▶ Exercise directions:
Print out every line of the material exactly. Include no pictures.

▶ Data for the task:
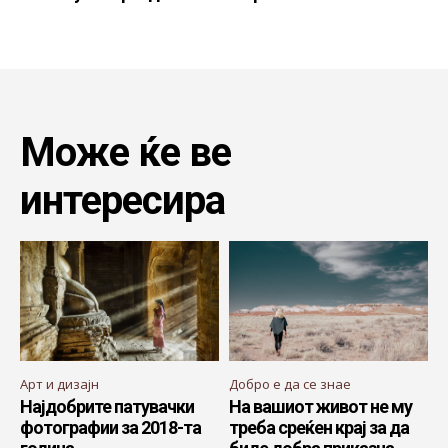
Може ќе ве
интересира
Арт и дизајн
Добро е да се знае
Најдобрите патувачки
На вашиот живот не му
фотографии за 2018-та
треба среќен крај за да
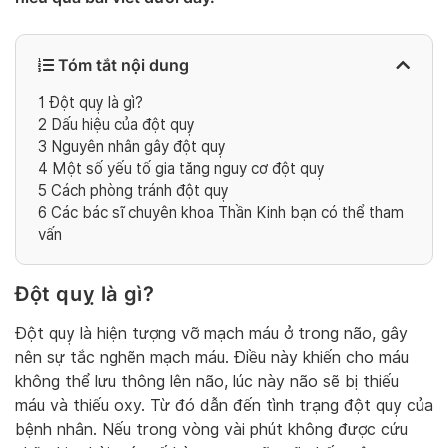
Tóm tắt nội dung
1
Đột quỵ là gì?
2
Dấu hiệu của đột quỵ
3
Nguyên nhân gây đột quỵ
4
Một số yếu tố gia tăng nguy cơ đột quỵ
5
Cách phòng tránh đột quỵ
6
Các bác sĩ chuyên khoa Thần Kinh bạn có thể tham
vấn
Đột quỵ là gì?
Đột quỵ là hiện tượng vỡ mạch máu ở trong não, gây
nên sự tắc nghẽn mạch máu. Điều này khiến cho máu
không thể lưu thông lên não, lúc này não sẽ bị thiếu
máu và thiếu oxy. Từ đó dẫn đến tình trạng đột quỵ của
bệnh nhân. Nếu trong vòng vài phút không được cứu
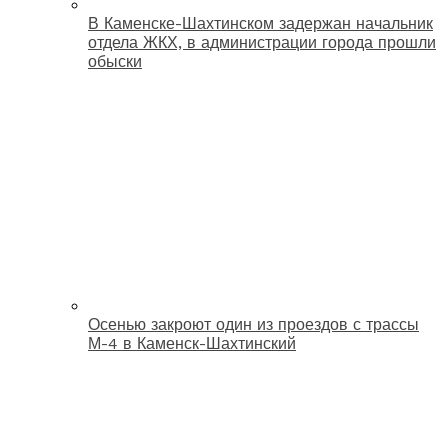
В Каменске-Шахтинском задержан начальник
отдела ЖКХ, в администрации города прошли
обыски
Осенью закроют один из проездов с трассы
М-4 в Каменск-Шахтинский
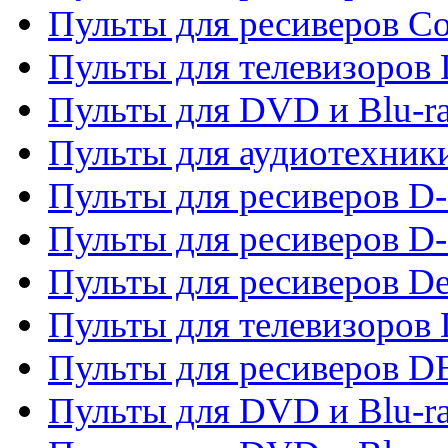
Пульты для ресиверов C
Пульты для телевизоров
Пульты для DVD и Blu-r
Пульты для аудиотехник
Пульты для ресиверов 
Пульты для ресиверов D-
Пульты для ресиверов De
Пульты для телевизоров 
Пульты для ресиверов 
Пульты для DVD и Blu-r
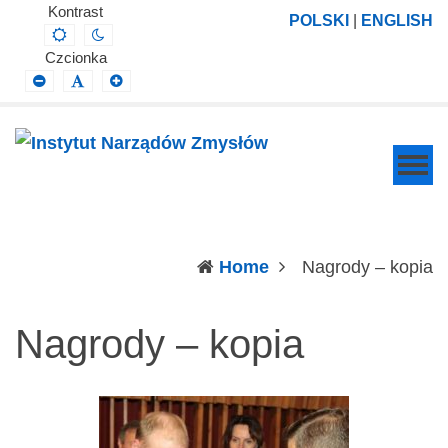
Instytut
Projektowanie,
Kontrast
POLSKI
|
ENGLISH
Default
Night
Narządów
prowadzenie
contrast
contrast
Czcionka
Zmysłów
i
Smaller
Default
Larger
Font
Font
Font
wdrażanie
prac
badawczo-
naukowych
z
zakresu
(c
Home
Nagrody – kopia
profilaktyki,
diagnozy,
Nagrody – kopia
leczenia
i
rehabilitacji
schorzeń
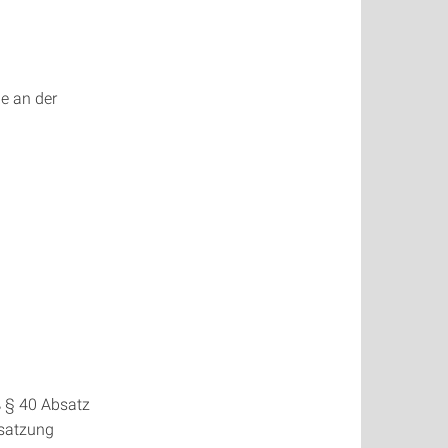
e an der
 § 40 Absatz
satzung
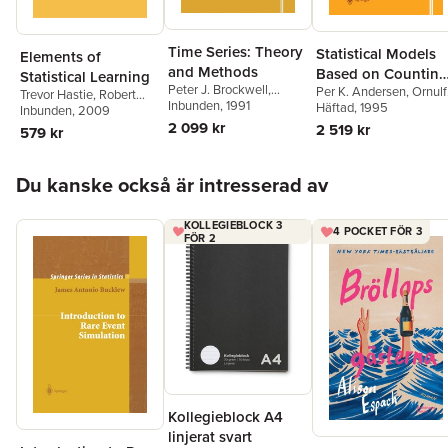
Time Series: Theory
Statistical Models
Elements of
and Methods
Based on Counting
Statistical Learning
Peter J. Brockwell
,
Per K. Andersen
,
Ornulf
Processes
Trevor Hastie
,
Robert
Richard A. Davis
Inbunden
, 1991
Borgan
Häftad
, 1995
,
Richard D. Gill
,
Tibshirani
Inbunden
, 2009
,
Jerome
Niels Keiding
Friedman
2 099 kr
2 519 kr
579 kr
Hoppa över listan
Du kanske också är intresserad av
KOLLEGIEBLOCK 3
4 POCKET FÖR 3
FÖR 2
Kollegieblock A4
linjerat svart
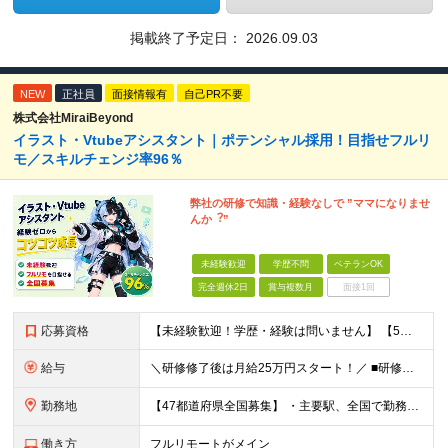
掲載終了予定日：
2026.09.03
NEW
正社員
面接情報有
自己PR不要
株式会社MiraiBeyond
イラスト・Vtubeアシスタント｜ポテンシャル採用！目指せフルリ
モ／スキルチェンジ率96％
弊社の研修で知識・経験なしで ”ママになりませ
んか︖”
未経験歓迎
学歴不問
ベテランOK
完全週休2日
賞与複数月
面接1回
応募資格
【未経験歓迎！学歴・経験は問いません】 【5名以上の積極採用を予定！】 事業拡大中につき、 これからイラストレーターを目指したい方を積極採用中です！ 「イラストを仕事にしてみたい」 「好きなことを
給与
＼研修修了後は月給25万円スタート！／ ■研修修了後 月給25万円＋賞与＋インセンティブ賞与 ※残業代は別途支給 ▽研修期間▽ 【未経験者】 ▶ 月給20万円～ 【固定残業代について】
勤務地
【47都道府県全国募集】 ・主要駅、全国で勤務可能！ ・どこに住んでいても応募可能！ 【東京本社】 東京都品川区東品川5-9-2 ≪リモート研修♪⾯接も基本的にオンラインで実施します≫ －主要駅
働き方
フルリモートがメイン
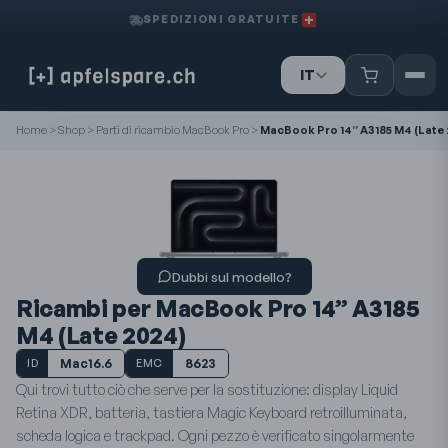
SPEDIZIONI GRATUITE
IT
DE
FR
Home
>
Shop
>
Parti di ricambio MacBook Pro
>
MacBook Pro 14” A3185 M4 (Late 
Dubbi sul modello?
Ricambi per MacBook Pro 14” A3185
M4 (Late 2024)
Mac16.6
8623
ID
EMC
Qui trovi tutto ciò che serve per la sostituzione: display Liquid
Retina XDR, batteria, tastiera Magic Keyboard retroilluminata,
scheda logica e trackpad. Ogni pezzo è verificato singolarmente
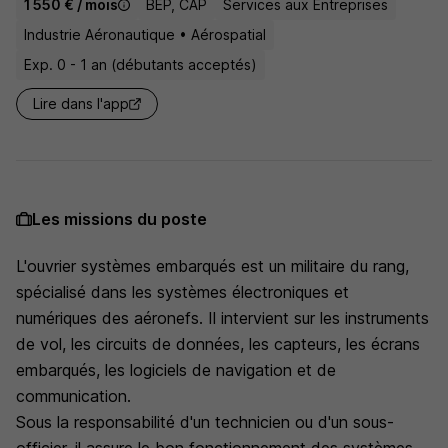
1 550 € / mois
BEP, CAP
Services aux Entreprises
Industrie Aéronautique • Aérospatial
Exp. 0 - 1 an (débutants acceptés)
Lire dans l'app
Les missions du poste
L'ouvrier systèmes embarqués est un militaire du rang,
spécialisé dans les systèmes électroniques et
numériques des aéronefs. Il intervient sur les instruments
de vol, les circuits de données, les capteurs, les écrans
embarqués, les logiciels de navigation et de
communication.
Sous la responsabilité d'un technicien ou d'un sous-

▶ Answer section:
Може ќе ве
интересира
Арт и дизајн
Добро е да се знае
Најдобрите патувачки
На вашиот живот не му
фотографии за 2018-та
треба среќен крај за да
Tóm tắt nội dung
1
Đột quỵ là gì?
2
Dấu hiệu của đột quỵ
3
Nguyên nhân gây đột quỵ
4
Một số yếu tố gia tăng nguy cơ đột quỵ
5
Cách phòng tránh đột quỵ
6
Các bác sĩ chuyên khoa Thần Kinh bạn có thể tham
vấn
Đột quỵ là gì?
Đột quỵ là hiện tượng vỡ mạch máu ở trong não, gây
nên sự tắc nghẽn mạch máu. Điều này khiến cho máu
không thể lưu thông lên não, lúc này não sẽ bị thiếu
máu và thiếu oxy. Từ đó dẫn đến tình trạng đột quỵ của
bệnh nhân. Nếu trong vòng vài phút không được cứu
В Каменске-Шахтинском задержан начальник
отдела ЖКХ, в администрации города прошли
обыски
Осенью закроют один из проездов с трассы
М-4 в Каменск-Шахтинский
Пульты для ресиверов C
Пульты для телевизоров
Пульты для DVD и Blu-r
Пульты для аудиотехник
Пульты для ресиверов 
Пульты для ресиверов D-
Пульты для ресиверов De
Пульты для телевизоров 
Пульты для ресиверов 
Пульты для DVD и Blu-r
Instytut
Projektowanie,
Kontrast
POLSKI
|
ENGLISH
Default
Night
Narządów
prowadzenie
contrast
contrast
Czcionka
Zmysłów
i
Smaller
Default
Larger
Font
Font
Font
wdrażanie
prac
badawczo-
naukowych
z
zakresu
(c
Home
Nagrody – kopia
profilaktyki,
diagnozy,
Nagrody – kopia
leczenia
i
rehabilitacji
schorzeń
e an der
 § 40 Absatz
satzung
Time Series: Theory
Statistical Models
Elements of
and Methods
Based on Counting
Statistical Learning
Peter J. Brockwell
,
Per K. Andersen
,
Ornulf
Processes
Trevor Hastie
,
Robert
Richard A. Davis
Inbunden
, 1991
Borgan
Häftad
, 1995
,
Richard D. Gill
,
Tibshirani
Inbunden
, 2009
,
Jerome
Niels Keiding
Friedman
2 099 kr
2 519 kr
579 kr
Hoppa över listan
Du kanske också är intresserad av
KOLLEGIEBLOCK 3
4 POCKET FÖR 3
FÖR 2
Kollegieblock A4
linjerat svart
掲載終了予定日：
2026.09.03
NEW
正社員
面接情報有
自己PR不要
株式会社MiraiBeyond
イラスト・Vtubeアシスタント｜ポテンシャル採用！目指せフルリ
モ／スキルチェンジ率96％
弊社の研修で知識・経験なしで ”ママになりませ
んか︖”
未経験歓迎
学歴不問
ベテランOK
完全週休2日
賞与複数月
面接1回
応募資格
【未経験歓迎！学歴・経験は問いません】 【5名以上の積極採用を予定！】 事業拡大中につき、 これからイラストレーターを目指したい方を積極採用中です！ 「イラストを仕事にしてみたい」 「好きなことを
給与
＼研修修了後は月給25万円スタート！／ ■研修修了後 月給25万円＋賞与＋インセンティブ賞与 ※残業代は別途支給 ▽研修期間▽ 【未経験者】 ▶ 月給20万円～ 【固定残業代について】
勤務地
【47都道府県全国募集】 ・主要駅、全国で勤務可能！ ・どこに住んでいても応募可能！ 【東京本社】 東京都品川区東品川5-9-2 ≪リモート研修♪⾯接も基本的にオンラインで実施します≫ －主要駅
働き方
フルリモートがメイン
SPEDIZIONI GRATUITE
IT
DE
FR
Home
>
Shop
>
Parti di ricambio MacBook Pro
>
MacBook Pro 14” A3185 M4 (Late 
Dubbi sul modello?
Ricambi per MacBook Pro 14” A3185
M4 (Late 2024)
Mac16.6
8623
ID
EMC
Qui trovi tutto ciò che serve per la sostituzione: display Liquid
Retina XDR, batteria, tastiera Magic Keyboard retroilluminata,
scheda logica e trackpad. Ogni pezzo è verificato singolarmente
1 550 € / mois
BEP, CAP
Services aux Entreprises
Industrie Aéronautique • Aérospatial
Exp. 0 - 1 an (débutants acceptés)
Lire dans l'app
Les missions du poste
L'ouvrier systèmes embarqués est un militaire du rang,
spécialisé dans les systèmes électroniques et
numériques des aéronefs. Il intervient sur les instruments
de vol, les circuits de données, les capteurs, les écrans
embarqués, les logiciels de navigation et de
communication.
Sous la responsabilité d'un technicien ou d'un sous-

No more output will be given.